Moving to the LGBTQ+ world, the process becomes evident on apps such as Grindr. While it remains an extremely important tool for queer society, the popular app is one of the main meeting spaces for gay and bisexual men, but with a huge increase in the speed of interaction, the rapid consumption of profiles and fragmented communication. Here too, extreme accessibility has also generated a specific form of distrust: the excess of profiles reduces the possibility of an authentic encounter, and so people end up using the app as a kind of slot machine, constantly increasing the tension between the availability of desire and disillusionment.
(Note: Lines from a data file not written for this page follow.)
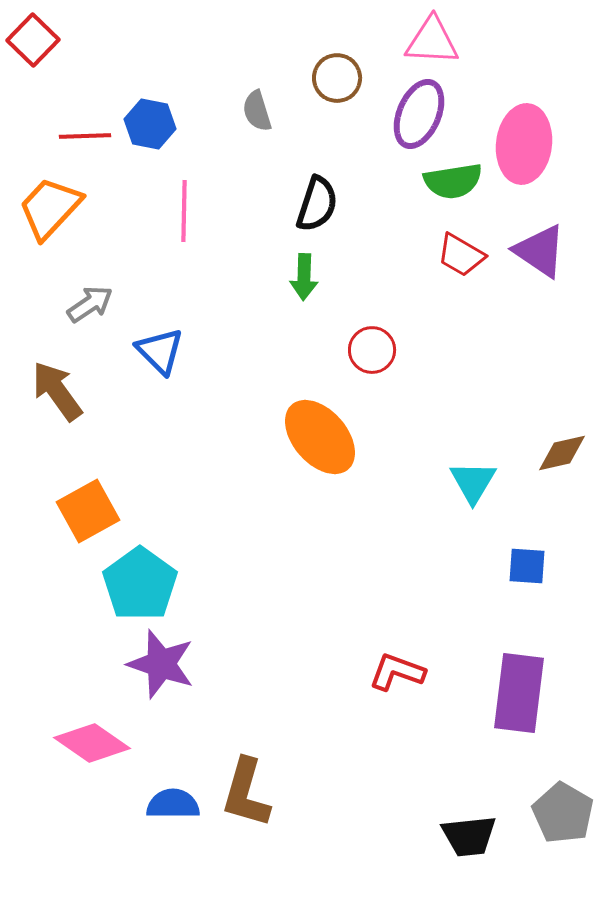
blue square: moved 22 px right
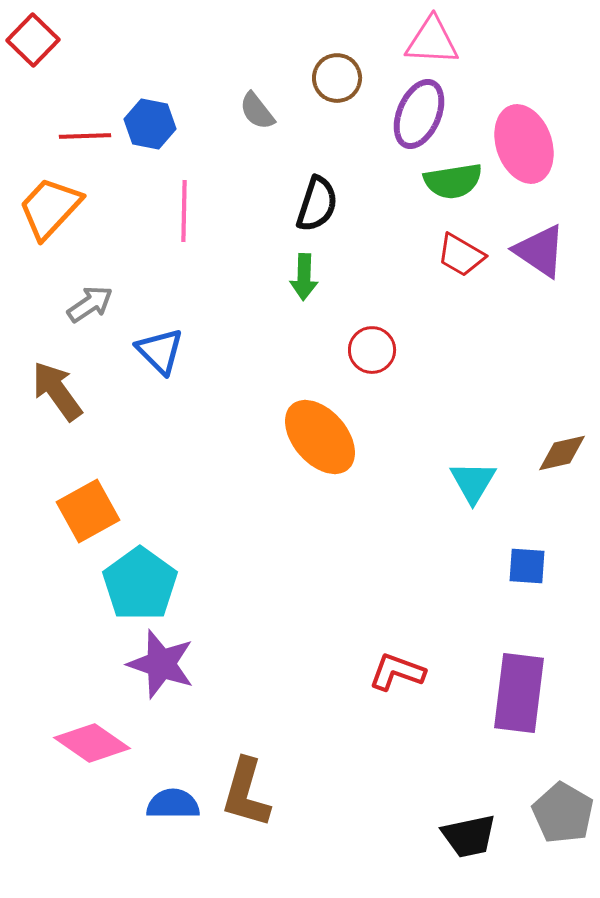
gray semicircle: rotated 21 degrees counterclockwise
pink ellipse: rotated 26 degrees counterclockwise
black trapezoid: rotated 6 degrees counterclockwise
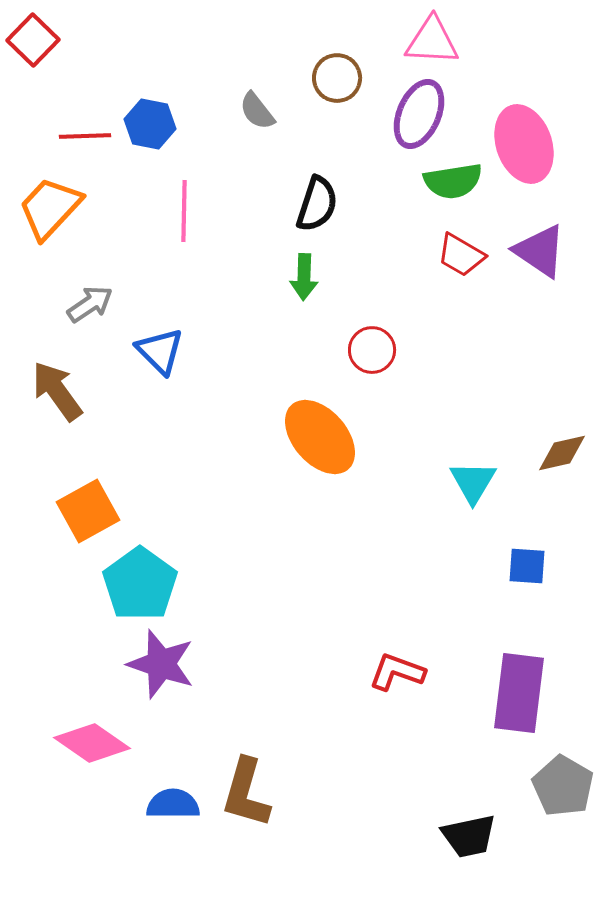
gray pentagon: moved 27 px up
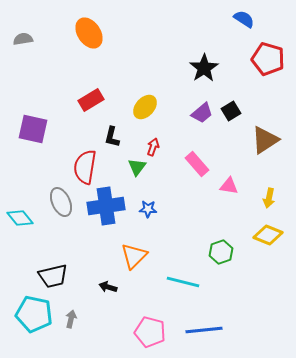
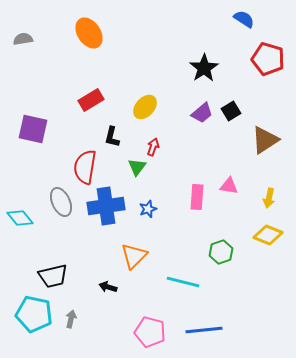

ECONOMY, PRECARITY AND THE REDUCTION OF DESIRE
Of course, the discussion around the sex recession also includes more practical issues. Job precarity, the rising cost of living, housing instability and the difficulty of planning for the future prevent the carefreeness within which a healthy sex life should take place. Added to this is a context of permanent hyperconnection and digital stress.
The American Psychological Association has highlighted in its latest reports a significant increase in levels of anxiety and burnout among young adults, often linked precisely to the combination of work pressure, digital overstimulation and economic uncertainty. Sex, which requires presence, vulnerability and emotional safety, becomes less of a priority compared to a logic of continuous psychological survival.
As a historical comparison, we could take the example of Madonna’s 1992 book Sex. The project represented an explicit and deliberate form of public sexual exploration, published in the midst of the AIDS crisis, and included a statement on safe sex that placed the project within a political as well as aesthetic context. Seen today, Sex shows that in the 1990s pop sexuality was explicit and provocative, while today desire appears more fragmented. The representation of sex does not disappear, but its cultural function changes: from political and aesthetic gesture to algorithmic content.
In light of the data and cultural transformations, the initial question, why Gen Z is having less sex, appears increasingly inadequate. More than a simple decline in sexual activity, what we observe is a deep reconfiguration of the conditions of desire: aesthetic, economic, digital and psychological. Contemporary sexuality moves between hypervisibility and control, between freedom and paralysis. Perhaps the real question is not the amount of sex, but the transformation of the way desire is lived, mediated and continuously interpreted. In this sense, the sex recession is not just a statistic. It is a cultural form.